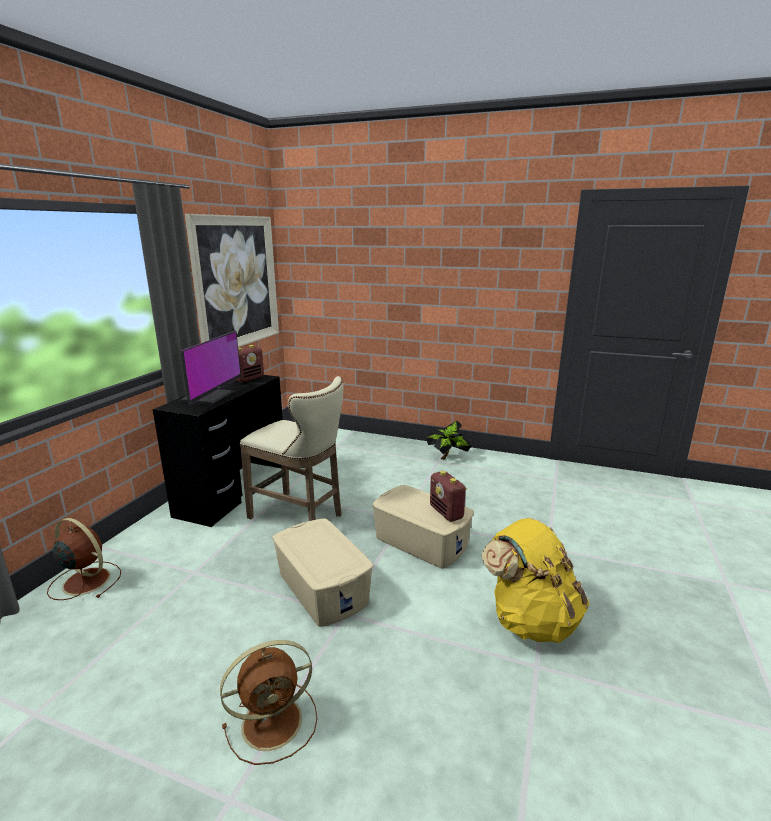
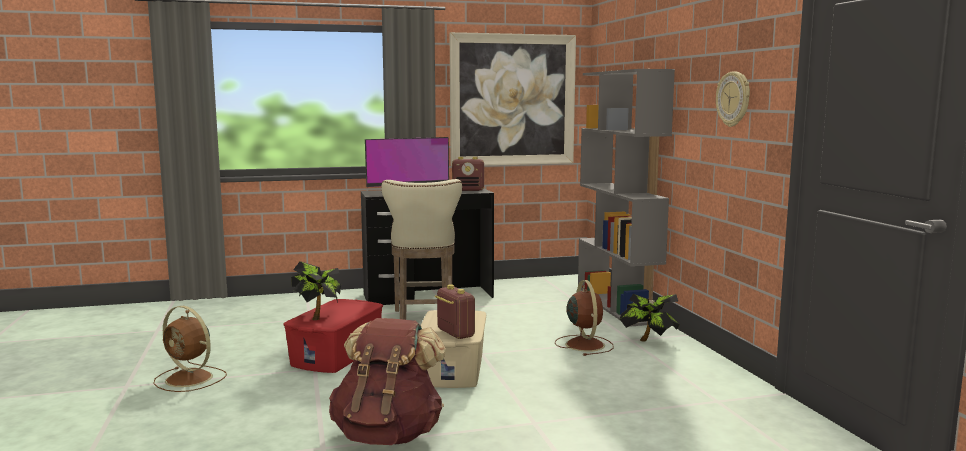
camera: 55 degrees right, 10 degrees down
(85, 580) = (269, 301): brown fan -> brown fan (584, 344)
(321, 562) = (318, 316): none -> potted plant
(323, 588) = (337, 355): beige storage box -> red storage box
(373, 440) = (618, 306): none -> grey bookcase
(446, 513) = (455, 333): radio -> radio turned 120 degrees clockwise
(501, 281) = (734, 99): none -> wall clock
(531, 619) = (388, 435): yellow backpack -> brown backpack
--------------------------------
* DIRECTIONS *
Return all of the records above exactly as written. Omit each picture.

* RESPONSE TO THE EXERCISE *
camera: 55 degrees right, 10 degrees down
(85, 580) = (269, 301): brown fan -> brown fan (584, 344)
(321, 562) = (318, 316): none -> potted plant
(323, 588) = (337, 355): beige storage box -> red storage box
(373, 440) = (618, 306): none -> grey bookcase
(446, 513) = (455, 333): radio -> radio turned 120 degrees clockwise
(501, 281) = (734, 99): none -> wall clock
(531, 619) = (388, 435): yellow backpack -> brown backpack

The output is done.